ERDOĞAN: Bir defa nusra Kaide gibi örgütler, şu anda bizim ülkemizde barınmaları söz konusu olamaz. Tam aksine herhangi bir yapılanma olması halinde, bölücü terör örgütleriyle verdiğimiz mücadele neyse, aynı uygulamayı yapmışızdır, yaparız.
Ama Suriye’deki kaide bağlantılı hangi grup olursa olsun Türkiye’nin hiçbir ilgisi yoktur. Bizim Suriyeli muhaliflerde tanıdığımız bellidir. Biz Özgür Suriye Ordusu ile Suriye Ulusal koalisyonuyla
Şu anda unutmayın iki milyar dolara yakın yapmış olduğumuz yatırım vardır, sığınmacılar için. Gelen destek 135 milyon dolardır.
Onlara yer vermemiz koruma altına almayı kabul edemeyiz. Bunlar iftiradır, yalandır.


Cumhuriyet Portal...
 
''Beni anlıyormusun....''
Başbakanın yüzü canlandı gözümde...O gazetecinin yerinde olmak istemezdim rüyasına girer insanın....

Ben şu noktaya takıldım;

Suriyeli sığınmacılara yapılan yatırımlar 2 milyar dolar....
Gelen destek 135 milyon dolar...

Devletin kesesinden sığınmacılara 1 milyar 715 milyon dolar yatırım demek bu....

O yatırımın 3-5 milyon dolarını Van'a yönlendirilse ve kendi depremzede vatandaşımız bu kışı daha iyi koşullarda geçirse olmaz mıydı?

3-5 milyon dolar eğitim sistemimize, 3-5 milyon dolar sağlık sistemimize aktarılsa ya da?

Eksiği olan hiçbir sektör yoksa dış borcumuza küçükte olsa bir ödeme katkısı yapılamaz mıydı?

Ya da belki yaklaşık 15 milyon(kayıt dışılar dahil) asgari ücretliye 3-5 kuruş zam?

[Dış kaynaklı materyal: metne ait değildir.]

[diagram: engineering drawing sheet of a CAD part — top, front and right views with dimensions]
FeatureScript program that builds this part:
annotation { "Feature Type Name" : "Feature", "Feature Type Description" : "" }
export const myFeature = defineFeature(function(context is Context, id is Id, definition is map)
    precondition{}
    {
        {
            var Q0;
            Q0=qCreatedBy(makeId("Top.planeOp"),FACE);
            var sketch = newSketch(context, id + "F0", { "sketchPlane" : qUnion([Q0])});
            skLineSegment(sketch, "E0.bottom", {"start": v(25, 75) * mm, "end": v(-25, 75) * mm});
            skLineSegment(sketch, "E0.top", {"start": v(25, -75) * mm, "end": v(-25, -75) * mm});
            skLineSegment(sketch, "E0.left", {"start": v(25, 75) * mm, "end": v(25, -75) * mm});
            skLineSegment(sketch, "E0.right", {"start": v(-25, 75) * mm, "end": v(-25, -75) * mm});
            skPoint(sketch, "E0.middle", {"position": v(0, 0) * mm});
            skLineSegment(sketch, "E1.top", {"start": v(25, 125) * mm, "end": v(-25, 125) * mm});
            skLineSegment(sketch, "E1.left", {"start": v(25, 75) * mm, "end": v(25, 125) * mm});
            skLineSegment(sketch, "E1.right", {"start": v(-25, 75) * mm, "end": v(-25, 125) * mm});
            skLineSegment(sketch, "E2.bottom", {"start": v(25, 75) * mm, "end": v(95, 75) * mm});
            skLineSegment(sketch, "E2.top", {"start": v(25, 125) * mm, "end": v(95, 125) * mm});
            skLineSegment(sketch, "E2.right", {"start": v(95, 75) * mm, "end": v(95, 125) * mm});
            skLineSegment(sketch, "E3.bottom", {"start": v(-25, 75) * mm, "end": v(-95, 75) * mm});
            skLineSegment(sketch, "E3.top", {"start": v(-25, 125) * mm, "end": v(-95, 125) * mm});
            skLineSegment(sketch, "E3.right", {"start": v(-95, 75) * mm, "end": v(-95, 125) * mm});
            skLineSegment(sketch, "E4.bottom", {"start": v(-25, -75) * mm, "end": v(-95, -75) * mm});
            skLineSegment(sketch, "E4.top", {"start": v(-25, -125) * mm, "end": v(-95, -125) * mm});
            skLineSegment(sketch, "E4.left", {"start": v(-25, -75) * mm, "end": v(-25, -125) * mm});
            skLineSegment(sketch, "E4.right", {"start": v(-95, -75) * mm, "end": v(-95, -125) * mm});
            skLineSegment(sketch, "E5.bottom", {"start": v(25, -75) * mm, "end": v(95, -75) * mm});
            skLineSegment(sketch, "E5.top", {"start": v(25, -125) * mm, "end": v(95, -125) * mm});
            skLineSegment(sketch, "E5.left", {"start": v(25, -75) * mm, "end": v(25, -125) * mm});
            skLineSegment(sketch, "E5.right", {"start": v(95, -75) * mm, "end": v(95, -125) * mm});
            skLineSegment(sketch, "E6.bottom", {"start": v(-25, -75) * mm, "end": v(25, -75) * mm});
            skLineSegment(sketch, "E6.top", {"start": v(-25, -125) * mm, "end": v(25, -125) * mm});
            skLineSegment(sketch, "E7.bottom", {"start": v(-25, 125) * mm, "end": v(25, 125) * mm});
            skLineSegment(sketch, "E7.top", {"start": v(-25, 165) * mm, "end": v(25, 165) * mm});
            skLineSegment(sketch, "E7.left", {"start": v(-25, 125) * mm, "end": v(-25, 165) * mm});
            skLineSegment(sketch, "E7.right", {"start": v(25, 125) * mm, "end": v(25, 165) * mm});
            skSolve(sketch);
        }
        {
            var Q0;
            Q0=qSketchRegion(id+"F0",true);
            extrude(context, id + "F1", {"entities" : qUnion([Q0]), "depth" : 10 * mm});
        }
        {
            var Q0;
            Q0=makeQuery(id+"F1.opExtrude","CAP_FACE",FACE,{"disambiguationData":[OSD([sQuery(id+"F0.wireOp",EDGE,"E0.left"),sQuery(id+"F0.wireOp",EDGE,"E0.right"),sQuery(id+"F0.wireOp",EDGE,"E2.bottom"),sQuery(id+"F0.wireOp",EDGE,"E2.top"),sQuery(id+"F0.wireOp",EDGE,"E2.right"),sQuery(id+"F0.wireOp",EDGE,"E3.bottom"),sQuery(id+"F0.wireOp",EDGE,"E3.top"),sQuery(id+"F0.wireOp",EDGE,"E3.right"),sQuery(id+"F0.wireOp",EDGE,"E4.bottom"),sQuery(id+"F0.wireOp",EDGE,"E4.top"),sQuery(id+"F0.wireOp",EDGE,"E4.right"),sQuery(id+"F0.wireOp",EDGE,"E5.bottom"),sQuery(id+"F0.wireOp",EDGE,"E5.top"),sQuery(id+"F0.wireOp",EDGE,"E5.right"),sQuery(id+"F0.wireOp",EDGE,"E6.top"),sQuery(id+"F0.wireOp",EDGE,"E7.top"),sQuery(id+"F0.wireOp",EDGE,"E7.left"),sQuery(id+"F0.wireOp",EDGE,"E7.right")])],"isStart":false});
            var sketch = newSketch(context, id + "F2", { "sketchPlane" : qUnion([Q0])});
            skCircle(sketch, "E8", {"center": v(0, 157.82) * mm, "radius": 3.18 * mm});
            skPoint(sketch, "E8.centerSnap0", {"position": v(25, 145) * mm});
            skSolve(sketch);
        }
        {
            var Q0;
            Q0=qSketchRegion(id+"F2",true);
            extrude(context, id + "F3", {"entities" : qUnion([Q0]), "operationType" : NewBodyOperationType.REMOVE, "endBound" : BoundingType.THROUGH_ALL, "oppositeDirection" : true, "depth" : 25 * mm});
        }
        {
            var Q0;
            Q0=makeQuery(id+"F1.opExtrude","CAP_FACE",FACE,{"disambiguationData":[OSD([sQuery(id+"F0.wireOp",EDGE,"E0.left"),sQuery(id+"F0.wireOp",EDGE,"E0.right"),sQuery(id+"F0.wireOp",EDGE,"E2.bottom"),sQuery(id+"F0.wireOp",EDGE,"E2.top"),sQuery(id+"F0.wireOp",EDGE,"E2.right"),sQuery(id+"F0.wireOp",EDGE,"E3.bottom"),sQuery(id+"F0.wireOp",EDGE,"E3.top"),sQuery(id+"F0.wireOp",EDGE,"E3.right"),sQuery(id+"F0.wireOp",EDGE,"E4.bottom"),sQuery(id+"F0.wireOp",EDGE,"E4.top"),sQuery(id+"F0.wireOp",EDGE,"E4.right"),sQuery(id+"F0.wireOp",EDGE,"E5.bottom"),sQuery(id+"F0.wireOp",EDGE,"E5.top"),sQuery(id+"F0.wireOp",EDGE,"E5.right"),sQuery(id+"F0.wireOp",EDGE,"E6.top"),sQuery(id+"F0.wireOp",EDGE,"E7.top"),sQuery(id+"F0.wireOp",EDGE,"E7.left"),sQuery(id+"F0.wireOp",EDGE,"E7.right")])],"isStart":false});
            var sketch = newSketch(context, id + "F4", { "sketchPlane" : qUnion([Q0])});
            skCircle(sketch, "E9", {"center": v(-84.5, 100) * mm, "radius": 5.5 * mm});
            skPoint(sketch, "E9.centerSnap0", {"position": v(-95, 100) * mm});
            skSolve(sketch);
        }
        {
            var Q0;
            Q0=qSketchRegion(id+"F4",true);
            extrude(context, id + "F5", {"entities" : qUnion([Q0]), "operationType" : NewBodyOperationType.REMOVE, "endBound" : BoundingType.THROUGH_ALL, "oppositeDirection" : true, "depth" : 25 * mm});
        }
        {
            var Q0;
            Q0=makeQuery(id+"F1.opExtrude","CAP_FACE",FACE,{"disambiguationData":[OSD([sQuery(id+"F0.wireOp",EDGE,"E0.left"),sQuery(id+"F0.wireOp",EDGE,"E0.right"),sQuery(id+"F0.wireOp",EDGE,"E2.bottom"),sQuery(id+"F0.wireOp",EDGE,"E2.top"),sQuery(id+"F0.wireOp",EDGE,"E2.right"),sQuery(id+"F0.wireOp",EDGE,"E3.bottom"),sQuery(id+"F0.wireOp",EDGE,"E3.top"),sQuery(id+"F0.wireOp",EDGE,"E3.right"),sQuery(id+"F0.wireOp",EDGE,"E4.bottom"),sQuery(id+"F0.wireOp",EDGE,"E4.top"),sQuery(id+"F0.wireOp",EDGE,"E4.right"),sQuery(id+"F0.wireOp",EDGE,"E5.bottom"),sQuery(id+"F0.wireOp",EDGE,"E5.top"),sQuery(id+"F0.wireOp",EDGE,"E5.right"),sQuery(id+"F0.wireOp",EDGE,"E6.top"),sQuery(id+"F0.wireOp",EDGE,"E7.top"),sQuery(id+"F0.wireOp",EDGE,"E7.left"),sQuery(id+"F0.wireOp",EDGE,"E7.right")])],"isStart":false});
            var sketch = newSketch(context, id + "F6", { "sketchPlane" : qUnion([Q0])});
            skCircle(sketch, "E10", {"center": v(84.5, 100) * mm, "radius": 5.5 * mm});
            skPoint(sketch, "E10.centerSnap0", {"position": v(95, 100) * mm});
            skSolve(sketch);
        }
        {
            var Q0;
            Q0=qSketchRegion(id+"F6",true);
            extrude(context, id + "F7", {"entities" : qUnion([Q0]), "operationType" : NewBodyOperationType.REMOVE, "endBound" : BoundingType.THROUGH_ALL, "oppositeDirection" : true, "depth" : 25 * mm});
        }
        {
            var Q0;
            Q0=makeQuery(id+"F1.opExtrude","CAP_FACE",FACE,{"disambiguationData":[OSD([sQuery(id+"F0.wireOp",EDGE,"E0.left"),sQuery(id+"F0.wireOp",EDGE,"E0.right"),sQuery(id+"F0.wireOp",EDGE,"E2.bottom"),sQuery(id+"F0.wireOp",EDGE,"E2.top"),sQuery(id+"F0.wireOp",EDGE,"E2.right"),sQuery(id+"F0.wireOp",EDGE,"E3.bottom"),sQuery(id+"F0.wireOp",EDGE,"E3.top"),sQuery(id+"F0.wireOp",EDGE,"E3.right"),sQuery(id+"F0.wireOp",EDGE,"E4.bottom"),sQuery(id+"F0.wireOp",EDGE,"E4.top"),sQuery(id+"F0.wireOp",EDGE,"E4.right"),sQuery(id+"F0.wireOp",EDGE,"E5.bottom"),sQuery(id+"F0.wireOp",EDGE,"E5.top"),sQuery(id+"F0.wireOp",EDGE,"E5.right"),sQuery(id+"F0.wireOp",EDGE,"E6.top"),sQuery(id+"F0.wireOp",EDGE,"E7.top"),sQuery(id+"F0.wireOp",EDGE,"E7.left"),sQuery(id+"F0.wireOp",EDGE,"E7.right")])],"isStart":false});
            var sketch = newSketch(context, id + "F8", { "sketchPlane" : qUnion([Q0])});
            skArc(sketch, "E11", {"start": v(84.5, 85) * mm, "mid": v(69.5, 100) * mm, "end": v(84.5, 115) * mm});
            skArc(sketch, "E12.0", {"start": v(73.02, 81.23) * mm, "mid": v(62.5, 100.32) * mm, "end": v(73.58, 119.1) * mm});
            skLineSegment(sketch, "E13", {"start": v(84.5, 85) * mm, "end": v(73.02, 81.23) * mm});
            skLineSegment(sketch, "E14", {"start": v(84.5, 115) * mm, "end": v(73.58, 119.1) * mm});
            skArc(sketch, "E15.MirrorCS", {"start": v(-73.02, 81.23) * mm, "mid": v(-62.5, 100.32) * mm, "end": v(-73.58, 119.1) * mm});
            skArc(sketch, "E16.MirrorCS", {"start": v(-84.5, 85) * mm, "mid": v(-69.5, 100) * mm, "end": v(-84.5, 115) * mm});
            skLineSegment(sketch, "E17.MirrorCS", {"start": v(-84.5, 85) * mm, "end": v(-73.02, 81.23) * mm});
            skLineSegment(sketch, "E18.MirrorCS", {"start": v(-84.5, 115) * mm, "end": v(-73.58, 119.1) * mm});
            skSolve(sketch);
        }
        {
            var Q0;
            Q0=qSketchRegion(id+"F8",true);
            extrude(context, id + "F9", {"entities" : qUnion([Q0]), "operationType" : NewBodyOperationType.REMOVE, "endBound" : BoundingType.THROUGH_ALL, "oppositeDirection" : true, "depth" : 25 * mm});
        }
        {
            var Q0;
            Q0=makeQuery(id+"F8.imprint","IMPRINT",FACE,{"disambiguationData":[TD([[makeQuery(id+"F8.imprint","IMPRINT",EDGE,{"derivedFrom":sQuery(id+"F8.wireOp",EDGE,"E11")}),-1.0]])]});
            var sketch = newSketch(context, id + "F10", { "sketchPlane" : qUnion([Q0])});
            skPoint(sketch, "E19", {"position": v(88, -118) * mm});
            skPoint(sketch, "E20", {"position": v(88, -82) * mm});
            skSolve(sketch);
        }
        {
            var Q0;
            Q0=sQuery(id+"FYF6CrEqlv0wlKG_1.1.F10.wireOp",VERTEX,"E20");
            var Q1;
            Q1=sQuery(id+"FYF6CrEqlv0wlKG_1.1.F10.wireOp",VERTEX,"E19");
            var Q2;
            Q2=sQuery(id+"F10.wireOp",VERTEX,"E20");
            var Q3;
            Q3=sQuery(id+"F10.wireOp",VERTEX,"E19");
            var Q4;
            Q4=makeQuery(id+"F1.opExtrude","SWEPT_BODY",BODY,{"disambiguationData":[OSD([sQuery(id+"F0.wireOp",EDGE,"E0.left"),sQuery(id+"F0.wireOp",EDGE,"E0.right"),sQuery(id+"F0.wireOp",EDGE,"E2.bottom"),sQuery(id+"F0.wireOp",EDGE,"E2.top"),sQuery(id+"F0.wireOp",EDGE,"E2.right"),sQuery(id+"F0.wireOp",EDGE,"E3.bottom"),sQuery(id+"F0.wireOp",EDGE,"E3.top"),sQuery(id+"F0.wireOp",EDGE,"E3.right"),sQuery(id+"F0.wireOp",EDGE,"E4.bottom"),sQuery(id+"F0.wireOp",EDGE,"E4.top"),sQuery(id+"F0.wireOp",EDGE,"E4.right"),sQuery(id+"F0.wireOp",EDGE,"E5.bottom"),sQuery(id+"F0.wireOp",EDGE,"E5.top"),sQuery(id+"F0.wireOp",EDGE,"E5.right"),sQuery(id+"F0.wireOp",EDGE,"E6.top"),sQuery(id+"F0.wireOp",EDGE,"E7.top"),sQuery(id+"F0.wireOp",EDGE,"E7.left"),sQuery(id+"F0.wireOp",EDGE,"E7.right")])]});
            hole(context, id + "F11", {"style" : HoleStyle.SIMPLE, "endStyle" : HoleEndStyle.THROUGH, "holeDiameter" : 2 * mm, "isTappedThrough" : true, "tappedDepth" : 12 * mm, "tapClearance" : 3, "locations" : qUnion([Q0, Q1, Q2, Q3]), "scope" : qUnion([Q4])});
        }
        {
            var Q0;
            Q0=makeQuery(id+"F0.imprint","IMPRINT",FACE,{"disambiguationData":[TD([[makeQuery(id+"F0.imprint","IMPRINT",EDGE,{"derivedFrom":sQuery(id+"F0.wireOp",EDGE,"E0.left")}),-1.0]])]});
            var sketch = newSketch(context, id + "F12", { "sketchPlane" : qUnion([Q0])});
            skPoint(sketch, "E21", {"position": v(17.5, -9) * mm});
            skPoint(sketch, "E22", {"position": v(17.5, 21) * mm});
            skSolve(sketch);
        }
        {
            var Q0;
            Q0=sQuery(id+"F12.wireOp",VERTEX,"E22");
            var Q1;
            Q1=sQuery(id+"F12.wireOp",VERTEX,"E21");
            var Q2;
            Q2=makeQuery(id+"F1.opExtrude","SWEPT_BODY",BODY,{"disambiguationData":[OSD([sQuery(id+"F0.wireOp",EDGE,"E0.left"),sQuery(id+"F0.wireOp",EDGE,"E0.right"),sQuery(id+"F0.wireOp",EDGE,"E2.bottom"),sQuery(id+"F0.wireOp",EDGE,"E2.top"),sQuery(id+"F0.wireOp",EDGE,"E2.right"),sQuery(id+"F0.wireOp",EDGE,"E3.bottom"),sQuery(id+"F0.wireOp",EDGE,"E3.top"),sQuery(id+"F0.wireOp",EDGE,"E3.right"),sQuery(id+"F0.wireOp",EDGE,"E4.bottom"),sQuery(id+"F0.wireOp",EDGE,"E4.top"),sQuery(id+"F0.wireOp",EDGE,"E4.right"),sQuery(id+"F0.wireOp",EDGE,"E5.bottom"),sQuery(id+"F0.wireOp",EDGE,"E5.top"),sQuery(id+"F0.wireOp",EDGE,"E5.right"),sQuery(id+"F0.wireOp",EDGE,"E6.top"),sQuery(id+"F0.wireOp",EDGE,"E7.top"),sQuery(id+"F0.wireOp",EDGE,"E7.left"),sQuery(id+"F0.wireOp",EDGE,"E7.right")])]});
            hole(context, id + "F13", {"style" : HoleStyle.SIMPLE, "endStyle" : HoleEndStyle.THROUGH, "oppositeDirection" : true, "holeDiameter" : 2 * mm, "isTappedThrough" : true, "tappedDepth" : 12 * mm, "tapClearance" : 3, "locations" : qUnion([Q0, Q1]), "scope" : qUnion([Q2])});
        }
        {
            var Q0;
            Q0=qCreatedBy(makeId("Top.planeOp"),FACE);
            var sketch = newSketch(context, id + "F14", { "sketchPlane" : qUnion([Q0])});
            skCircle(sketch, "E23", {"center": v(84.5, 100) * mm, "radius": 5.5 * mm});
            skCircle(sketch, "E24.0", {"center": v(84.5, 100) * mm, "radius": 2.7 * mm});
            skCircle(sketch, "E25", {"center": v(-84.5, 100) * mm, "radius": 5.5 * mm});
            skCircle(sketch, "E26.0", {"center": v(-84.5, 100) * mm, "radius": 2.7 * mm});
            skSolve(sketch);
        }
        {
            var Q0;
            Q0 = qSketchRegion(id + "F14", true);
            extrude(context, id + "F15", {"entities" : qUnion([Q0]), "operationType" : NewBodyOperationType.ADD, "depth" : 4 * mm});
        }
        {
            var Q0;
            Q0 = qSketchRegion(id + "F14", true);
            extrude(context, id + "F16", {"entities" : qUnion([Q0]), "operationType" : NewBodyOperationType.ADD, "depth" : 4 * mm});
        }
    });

Biz bu ülkenin vatandaşları olarak sürekli ek külfetler yüklenirken, öncelik neden başka bir ülkenin vatandaşlarında?

Müslüman kardeşlerimize yardım edilecekse vatandaş olan müslüman kardeşlere yardım etmek gerekmez mi?

600 bin sığınmacı var ülkemde demiş başbakan yoksa bu sığınmacılara oy hakkı mı verilecek?


Tehlikeli sorular bunlar...
Sorarsın ve bir korku kaplar içini...
Beni anlıyor musun?.....
 
''Beni anlıyormusun....''
Başbakanın yüzü canlandı gözümde...O gazetecinin yerinde olmak istemezdim rüyasına girer insanın....

Ben şu noktaya takıldım;

Suriyeli sığınmacılara yapılan yatırımlar 2 milyar dolar....
Gelen destek 135 milyon dolar...

Devletin kesesinden sığınmacılara 1 milyar 715 milyon dolar yatırım demek bu....

O yatırımın 3-5 milyon dolarını Van'a yönlendirilse ve kendi depremzede vatandaşımız bu kışı daha iyi koşullarda geçirse olmaz mıydı?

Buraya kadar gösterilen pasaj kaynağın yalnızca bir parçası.